start Records shown

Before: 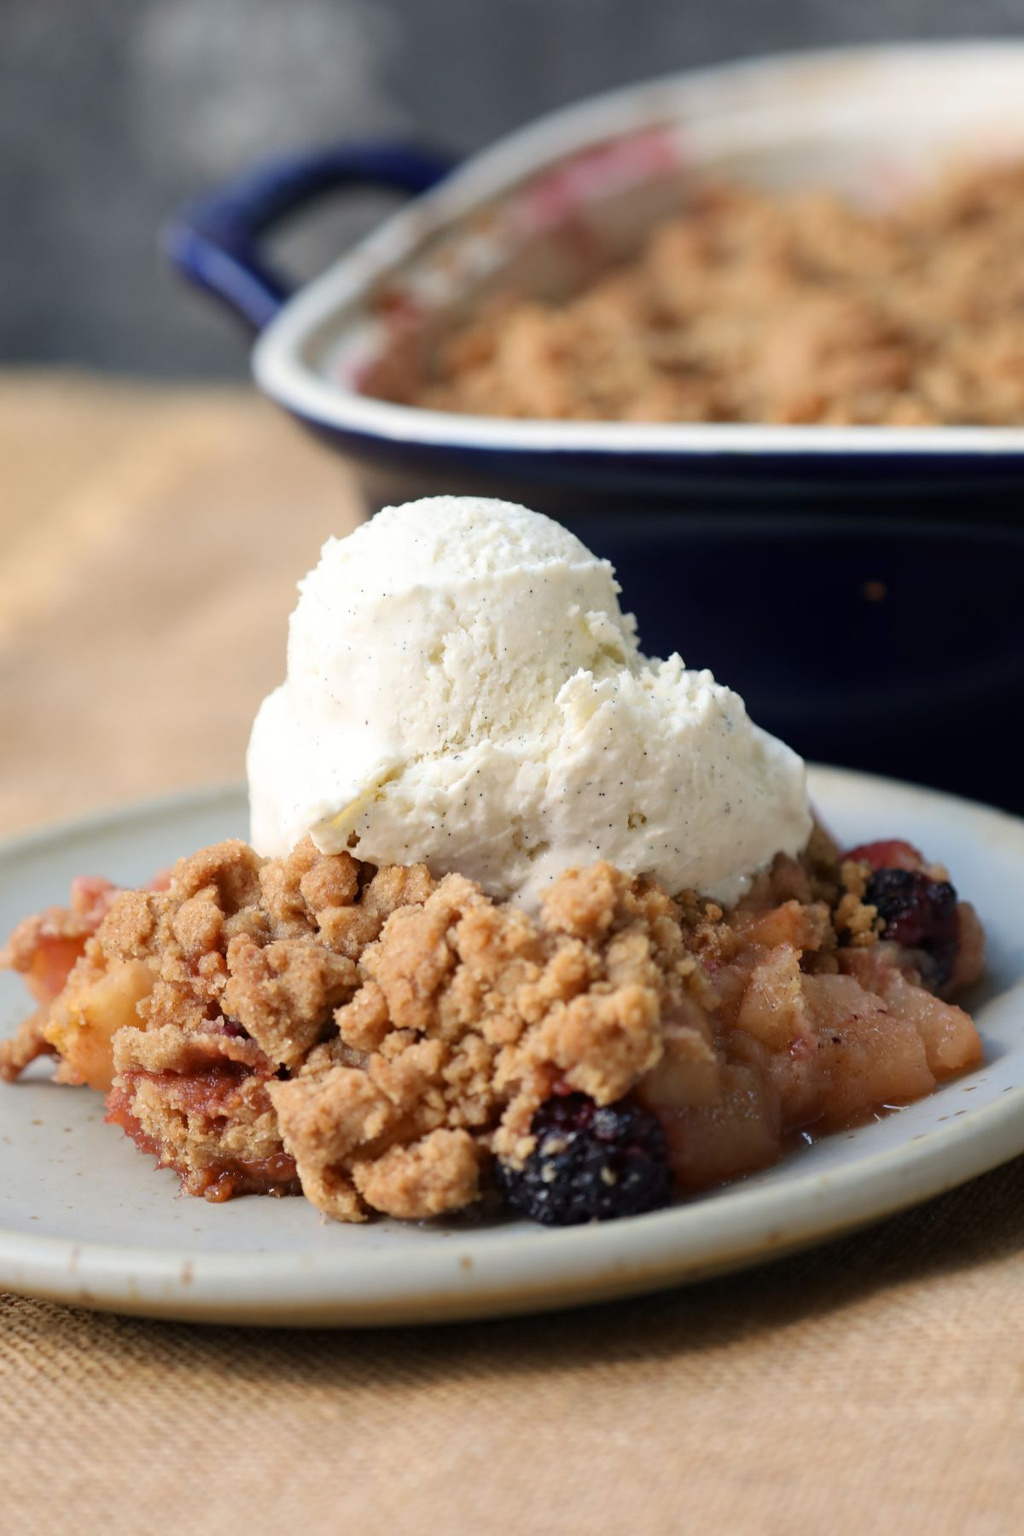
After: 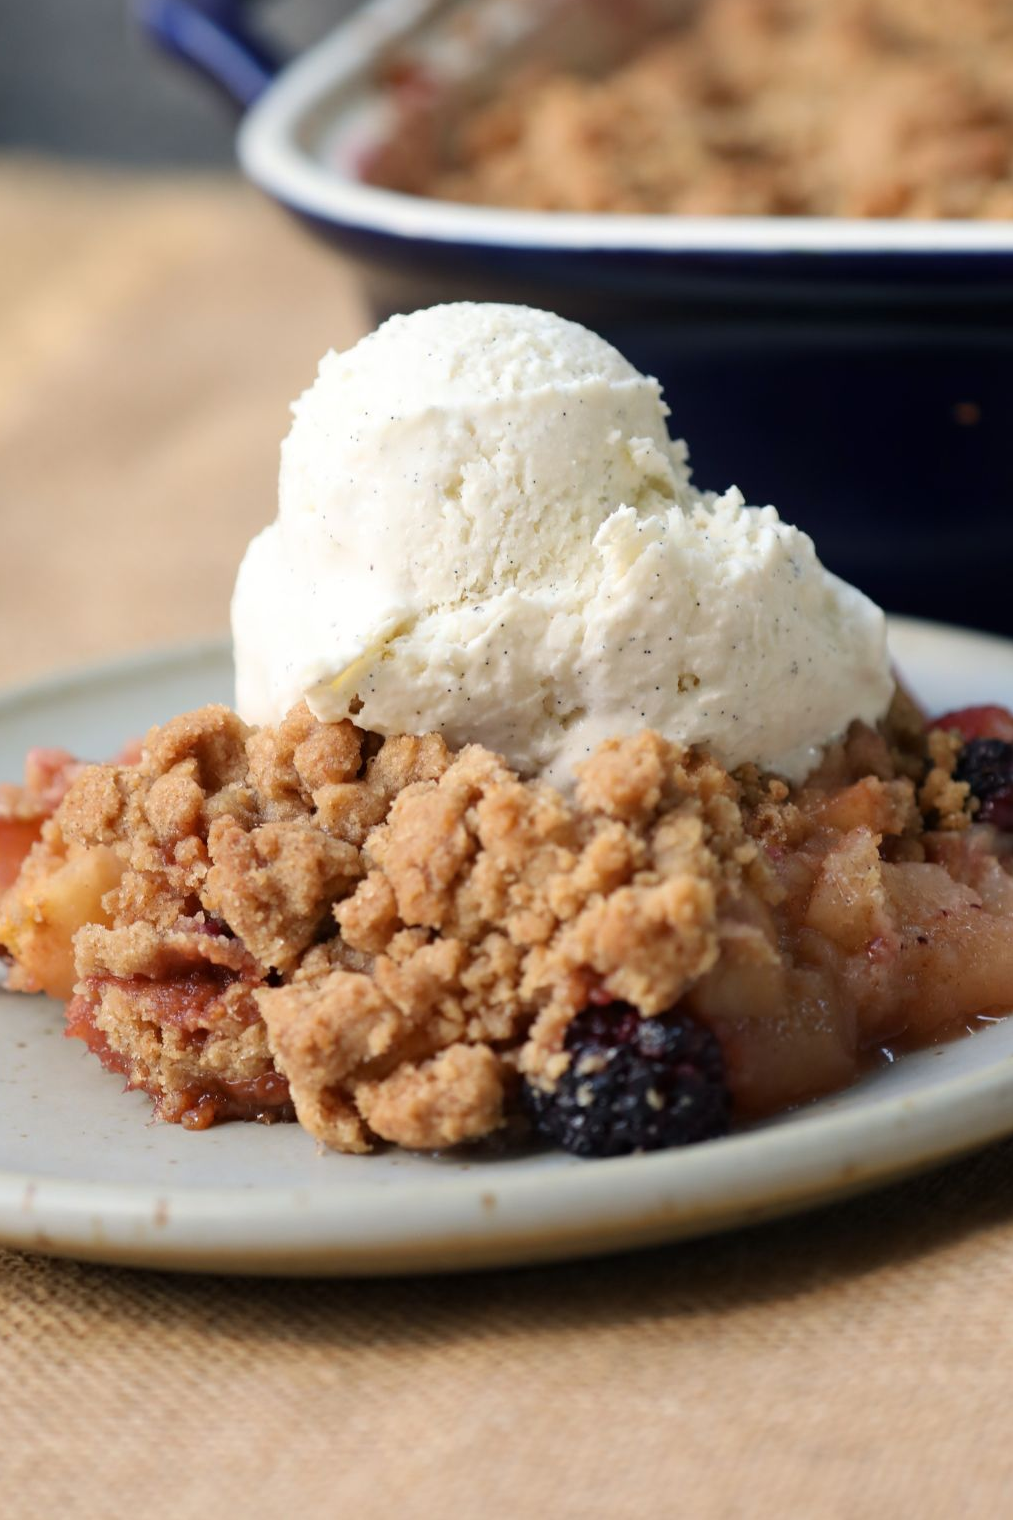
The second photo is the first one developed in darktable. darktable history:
color correction: saturation 0.99
crop and rotate: left 4.842%, top 15.51%, right 10.668%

end Records shown

## What the exercise asks:
Rewrite the rows above with "developed" changed to "processed" and nothing else altered. Omit the pictures.

## Exercise answer:
Before: 
After: 
The second photo is the first one processed in darktable. darktable history:
color correction: saturation 0.99
crop and rotate: left 4.842%, top 15.51%, right 10.668%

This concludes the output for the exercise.